Rob Swystun, Pristine Advisers
While the Department of Justice eschews hand holding for companies that conduct their own internal investigations, it does have some best practices guidelines for them to follow.
Illovsky gathered information from speeches made by Criminal Division head Assistant Attorney General Leslie Caldwell to determine what the DOJ considers to be a quality internal investigation by a company.
According to Illovsky, Caldwell said the DOJ uses the Principles of Federal Prosecution of Business Organizations (nicknamed the Filip factors) to decide whether to charge a company. That decision is based partly on “the existence and effectiveness of the corporation’s pre-existing compliance program.
What the DOJ is looking for is whether a company has established corporate governance mechanisms that can effectively detect and prevent misconduct.
Illovsky has identified two key messages that Caldwell has repeatedly delivered about internal investigations by companies:
- companies that over-investigate do so at their own cost and peril; and
- companies’ internal investigations must identify and deliver evidence against individual wrongdoers.
The quality of the company’s investigation will determine how effectively the company is deemed to have cooperated with the government in delivering that evidence
Here, then, are seven ways a company can ensure it conducts robust internal investigations.
- Make internal investigations part of the company’s compliance program.
A company will get credit from the DOJ, Illovsky says, if its compliance program is effective. The DOJ considers a compliance program to be effective if it has procedures designed to:
- uncover wrongdoing in the company and
- expose individuals responsible for criminal behavior.
Those procedures are the tools the company uses in its investigation.
- Tailor and Target investigations.
The DOJ places a premium on targeted investigations that are designed to:
- root out relevant facts,
- identify and interview the knowledgeable actors and
- capture and preserve relevant documents and other evidence that explains the pervasiveness of the misconduct.
- Allocate a reasonable amount of resources to investigations.
You may think this means spending big money and taking a lot of time to perform investigations, but Caldwell says the DOJ has seen “needlessly costly and overbroad investigations.”
It is neither necessary nor productive for a company to employ its internal investigators to look “under every rock and pebble,” she says.
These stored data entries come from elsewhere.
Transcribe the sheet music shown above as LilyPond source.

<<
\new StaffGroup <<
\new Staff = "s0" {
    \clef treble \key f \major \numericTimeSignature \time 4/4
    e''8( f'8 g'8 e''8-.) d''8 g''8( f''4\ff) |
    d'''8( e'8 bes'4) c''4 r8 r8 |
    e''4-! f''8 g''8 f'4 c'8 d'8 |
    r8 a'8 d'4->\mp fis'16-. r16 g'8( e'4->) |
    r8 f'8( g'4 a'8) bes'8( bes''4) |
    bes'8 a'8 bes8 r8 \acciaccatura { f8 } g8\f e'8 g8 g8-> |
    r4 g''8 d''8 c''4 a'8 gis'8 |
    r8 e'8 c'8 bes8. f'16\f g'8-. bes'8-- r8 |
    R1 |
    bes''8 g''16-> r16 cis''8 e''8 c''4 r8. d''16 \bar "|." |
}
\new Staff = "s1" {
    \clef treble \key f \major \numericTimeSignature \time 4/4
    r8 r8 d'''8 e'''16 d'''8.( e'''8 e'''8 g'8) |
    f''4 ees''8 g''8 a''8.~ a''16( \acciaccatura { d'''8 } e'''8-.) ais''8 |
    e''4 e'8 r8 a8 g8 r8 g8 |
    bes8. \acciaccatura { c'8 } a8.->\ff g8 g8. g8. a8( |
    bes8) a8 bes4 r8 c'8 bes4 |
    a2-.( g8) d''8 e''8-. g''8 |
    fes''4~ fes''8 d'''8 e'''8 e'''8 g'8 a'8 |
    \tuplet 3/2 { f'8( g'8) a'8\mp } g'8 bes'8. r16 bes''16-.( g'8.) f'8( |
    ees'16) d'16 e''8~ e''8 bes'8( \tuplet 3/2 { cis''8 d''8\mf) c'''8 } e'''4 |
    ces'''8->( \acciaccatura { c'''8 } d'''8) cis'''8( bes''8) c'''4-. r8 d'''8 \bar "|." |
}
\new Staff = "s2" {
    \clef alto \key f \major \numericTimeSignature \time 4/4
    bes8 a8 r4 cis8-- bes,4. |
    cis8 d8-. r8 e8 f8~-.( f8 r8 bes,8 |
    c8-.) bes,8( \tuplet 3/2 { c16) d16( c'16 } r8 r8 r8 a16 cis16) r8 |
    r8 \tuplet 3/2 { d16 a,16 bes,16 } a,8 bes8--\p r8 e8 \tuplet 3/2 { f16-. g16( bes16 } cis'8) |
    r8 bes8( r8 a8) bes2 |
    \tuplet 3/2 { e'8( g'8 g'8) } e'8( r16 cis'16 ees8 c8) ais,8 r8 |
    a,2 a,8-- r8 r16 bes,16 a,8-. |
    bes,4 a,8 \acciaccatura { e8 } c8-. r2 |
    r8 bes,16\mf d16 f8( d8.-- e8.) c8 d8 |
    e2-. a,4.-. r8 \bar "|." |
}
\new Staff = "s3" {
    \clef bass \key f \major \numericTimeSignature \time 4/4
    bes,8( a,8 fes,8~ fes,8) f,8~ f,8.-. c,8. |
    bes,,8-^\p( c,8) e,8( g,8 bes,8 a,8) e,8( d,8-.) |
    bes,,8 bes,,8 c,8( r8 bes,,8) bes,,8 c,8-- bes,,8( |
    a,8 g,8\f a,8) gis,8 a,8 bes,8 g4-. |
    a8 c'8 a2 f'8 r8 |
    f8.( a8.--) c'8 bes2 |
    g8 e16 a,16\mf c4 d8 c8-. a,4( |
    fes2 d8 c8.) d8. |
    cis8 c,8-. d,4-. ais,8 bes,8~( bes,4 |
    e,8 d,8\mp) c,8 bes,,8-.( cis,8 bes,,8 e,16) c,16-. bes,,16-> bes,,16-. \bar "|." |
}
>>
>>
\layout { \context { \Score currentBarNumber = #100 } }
Or, if you prefer marine metaphors, Caldwell has also said companies will not garner extra credit with the DOJ if they “aimlessly boil the ocean.” (Although they will get enough seafood to cater the company Christmas party.)
Excessive investigations will only cost companies a lot in fees and delay the government’s investigation and a resolution to the company’s internal crisis.
- Communicate and cooperate.
Companies that cooperate with the government will get additional help to appropriately target investigations. The DOJ will clearly state to a cooperating company its areas of interest and where possible share information to help focus the company’s internal investigation.
Caldwell says she encourages open dialogue between a company’s counsel and DOJ prosecutors about the progress of an internal investigation and this dialogue comes easily to companies committed to demonstrating cooperation.
- Develop your investigative procedures now.
Although every situation is unique, a company’s pre-existing compliance program must have procedures designed to uncover wrongdoing, Illovsky says. General investigative procedures that can be used in all situations can be developed before a crisis hits and incorporated into the compliance program.
If a crisis does pop up, a company will be able to run its investigation smoother by having these procedures in place.
- Have a compliance program investigations playbook.
Gather these general procedures into an investigative playbook that company counsel can reference at any given time. The procedures should be developed after discussions with what Illovsky calls pertinent corporate constituencies and outside counsel or advisors.
Start by asking what would happen in a hypothetical investigation:
- How would it be staffed?
- Who would be the points of contact and authority?
- What evidence collection issues might arise unique to how the company operates?
The playbook should also include the following information for critical IT personnel and vendors:
- the latest data map (an inventory of the company’s electronic and other data sources),
- HR policies and employment/collective bargaining agreements,
- company policies regarding whistleblower complaints, and
- any other information key personnel may need for an investigation.
- Prepare to manage the project.
The company’s point of contact, which can either be an investigating board committee or in-house lawyer, should use project management techniques with the investigators, Illovsky says.
- scope the project (reassess as needed);
- map out team responsibilities;
- use timelines and budgets; and
- schedule regular dialogue with DOJ to keep the investigation tailored and avoid the risks of either under investigating or over investigating.
Companies should treat an internal investigation as part of their compliance program, Illovsky concludes, and not something they must undertake as a result of having a compliance program. An ineffective investigation risks preventing the company from getting full credit from the DOJ for its efforts.